## Yang Perlu Dikerjakan
a) Sebutkan semua nama kota dan negara yang muncul dalam berita tentang pemutusan komunikasi antar-Korea.
b) Lanjutkan berita tentang pemutusan komunikasi antar-Korea mulai dari kalimat terakhirnya.

··· Teks Dokumen

Seoul, 09/6 – Korea Utara menyatakan pada Selasa bahwa pihaknya akan memutus saluran komunikasi dengan Korea Selatan sebagai langkah pertama untuk memutus kontak secara total, demikian Kantor Berita Korea Utara KCNA melaporkan.
Dalam beberapa hari ini, Korea Utara mengomel serta mengancam untuk menutup kantor penghubungan kedua negara dan proyek lainnya jika Korea Selatan tidak juga berhenti mengirimi selebaran kepada “para pembangkang Korea Selatan” di Utara.
Sejumlah pejabat tinggi Korea Utara, termasuk Kong Yo Jong–saudari Kim Jong Un, dan wakil ketua Komite Sentral Partai Buruh Korea, Kim Yong Chol, mengatakan bahwa “sikap terhadap Korea Selatan mesti diubah layaknya sikap terhadap musuh,” sebagaimana dikutip dari KCNA.
Sebagai langkah awal, mulai tengah hari ini, Korea Utara akan menutup jalur komunikasi di kantor penghubung antarnegara serta saluran komunikasi antara kantor militer dan kepresidenan kedua negara.

······
··· Data untuk Analisis

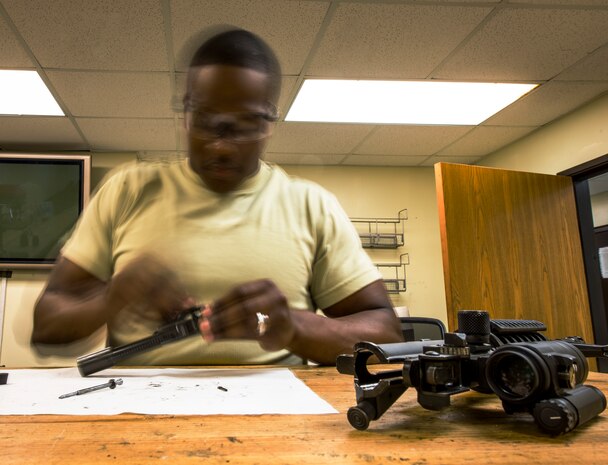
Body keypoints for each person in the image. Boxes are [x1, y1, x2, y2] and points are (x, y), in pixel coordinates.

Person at [31, 28, 402, 365]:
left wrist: (293, 327)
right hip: (137, 421)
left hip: (279, 424)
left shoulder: (312, 206)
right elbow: (46, 327)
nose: (222, 146)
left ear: (268, 125)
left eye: (243, 126)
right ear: (185, 116)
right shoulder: (126, 190)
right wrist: (112, 299)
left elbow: (385, 334)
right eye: (207, 121)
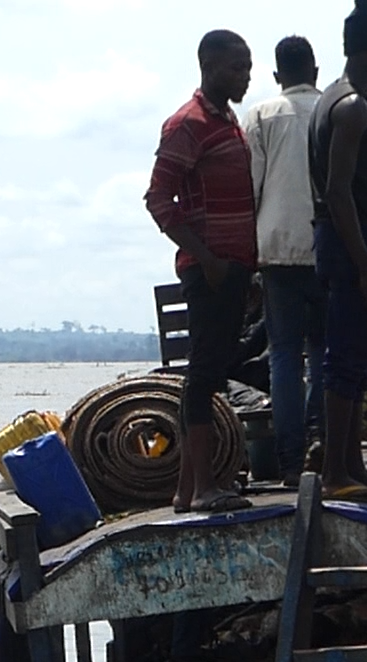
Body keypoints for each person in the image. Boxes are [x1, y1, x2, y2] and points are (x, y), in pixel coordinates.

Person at [145, 29, 257, 513]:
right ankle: (203, 486)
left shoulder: (229, 120)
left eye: (248, 67)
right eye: (237, 67)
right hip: (208, 269)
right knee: (205, 372)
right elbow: (158, 199)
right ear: (208, 66)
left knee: (212, 371)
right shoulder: (187, 124)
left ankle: (188, 491)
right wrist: (207, 259)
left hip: (235, 269)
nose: (246, 76)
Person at [309, 0, 367, 503]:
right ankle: (336, 472)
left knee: (356, 358)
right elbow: (338, 190)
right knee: (345, 360)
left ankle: (350, 467)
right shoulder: (352, 109)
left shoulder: (332, 99)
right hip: (349, 244)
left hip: (342, 240)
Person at [242, 36, 327, 488]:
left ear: (277, 76)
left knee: (285, 358)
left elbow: (250, 187)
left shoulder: (260, 115)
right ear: (316, 69)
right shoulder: (338, 109)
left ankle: (292, 463)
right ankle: (322, 444)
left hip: (276, 250)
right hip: (329, 248)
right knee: (325, 354)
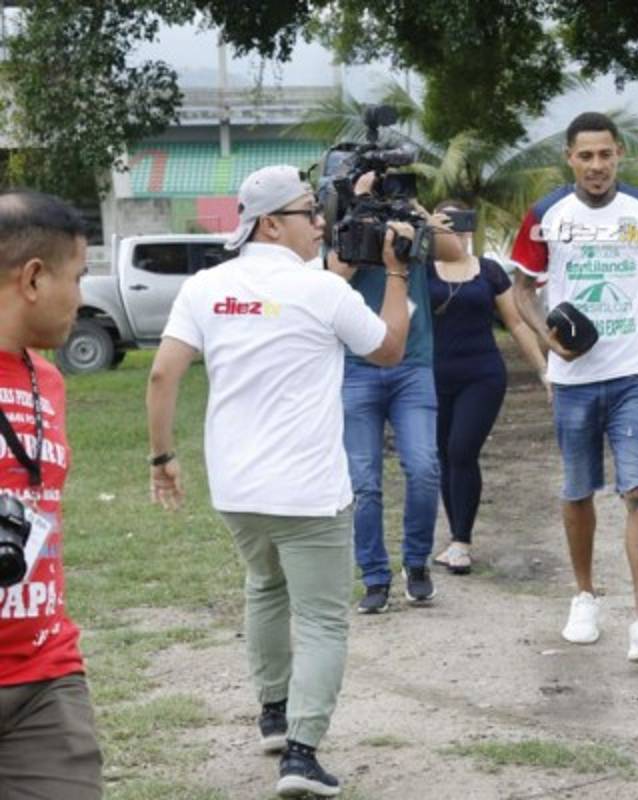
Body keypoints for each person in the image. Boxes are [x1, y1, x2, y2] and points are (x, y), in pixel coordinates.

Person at [146, 165, 410, 797]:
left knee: (264, 587)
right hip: (309, 490)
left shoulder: (206, 287)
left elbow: (162, 375)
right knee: (322, 619)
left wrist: (162, 458)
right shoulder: (320, 291)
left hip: (236, 486)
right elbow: (389, 349)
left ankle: (272, 713)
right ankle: (301, 752)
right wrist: (398, 274)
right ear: (271, 223)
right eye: (310, 213)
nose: (322, 222)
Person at [510, 111, 638, 663]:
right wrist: (548, 343)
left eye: (606, 154)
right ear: (570, 158)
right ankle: (584, 596)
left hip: (634, 372)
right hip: (576, 378)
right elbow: (520, 288)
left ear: (619, 154)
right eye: (586, 156)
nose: (597, 166)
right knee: (578, 490)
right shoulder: (545, 216)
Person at [0, 191, 101, 800]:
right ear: (34, 278)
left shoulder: (50, 381)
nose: (81, 297)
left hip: (44, 676)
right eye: (78, 277)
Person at [426, 201, 548, 574]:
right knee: (444, 456)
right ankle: (453, 537)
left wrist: (543, 369)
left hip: (482, 374)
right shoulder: (419, 270)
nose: (456, 231)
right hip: (430, 375)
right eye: (446, 223)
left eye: (462, 223)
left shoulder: (490, 271)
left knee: (462, 450)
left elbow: (515, 323)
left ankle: (462, 541)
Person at [340, 186, 440, 613]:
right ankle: (374, 577)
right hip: (358, 367)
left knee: (423, 467)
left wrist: (417, 214)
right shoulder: (345, 230)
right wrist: (359, 217)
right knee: (364, 482)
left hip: (412, 367)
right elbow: (332, 277)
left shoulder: (414, 225)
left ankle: (416, 563)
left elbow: (455, 250)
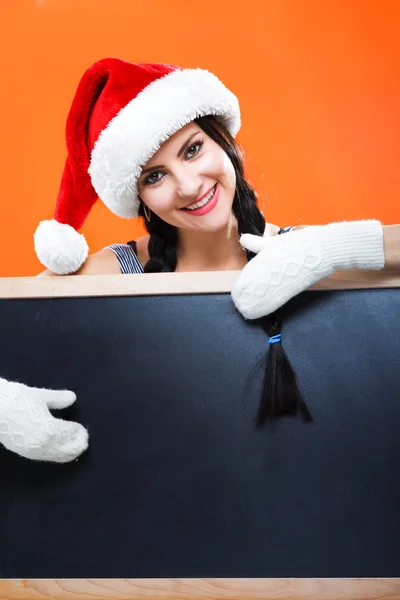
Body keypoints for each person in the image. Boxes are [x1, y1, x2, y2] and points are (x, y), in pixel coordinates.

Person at [1, 57, 395, 462]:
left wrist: (337, 245)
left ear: (225, 141)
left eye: (192, 150)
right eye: (154, 176)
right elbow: (17, 322)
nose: (188, 186)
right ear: (140, 199)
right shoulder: (116, 272)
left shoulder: (308, 256)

······

## Jawaban yang Diberikan
a) Seoul, Korea Utara, Korea Selatan

b)
Pengumuman resmi itu menandai kemunduran pada relasi keduanya di tengah upaya untuk meyakinkan Korea Utara agar menghentikan program nuklir dengan “imbalan” pelonggaran sanksi internasional.
Secara teknis, kedua Korea masih berada dalam kondisi perang karena Perang Korea, 1950-1953, berakhir dengan perjanjian gencatan senjata, bukan perjanjian damai.
Dalam laporannya, KCNA menulis bahwa rakyat Korea Utara “merasa jengkel dengan perilaku pemerintah Korea Selatan yang berbahaya dan licik, yang dengan pihak mereka kami masih punya banyak hal untuk diselesaikan.”
KCNA juga menuduh pemerintah Korea Selatan secara tak bertanggung jawab telah membuat “para pembangkang” merusak martabat kepemimpinan agung Korea Utara.
“Kami telah mencapai keputusan bahwa tidak perlu lagi untuk duduk bersama dengan pemerintah Korea Selatan, serta tidak ada pula isu yang bisa dibahas dengan mereka, karena mereka hanya akan menimbulkan kecemasan saja,” tulis KCNA.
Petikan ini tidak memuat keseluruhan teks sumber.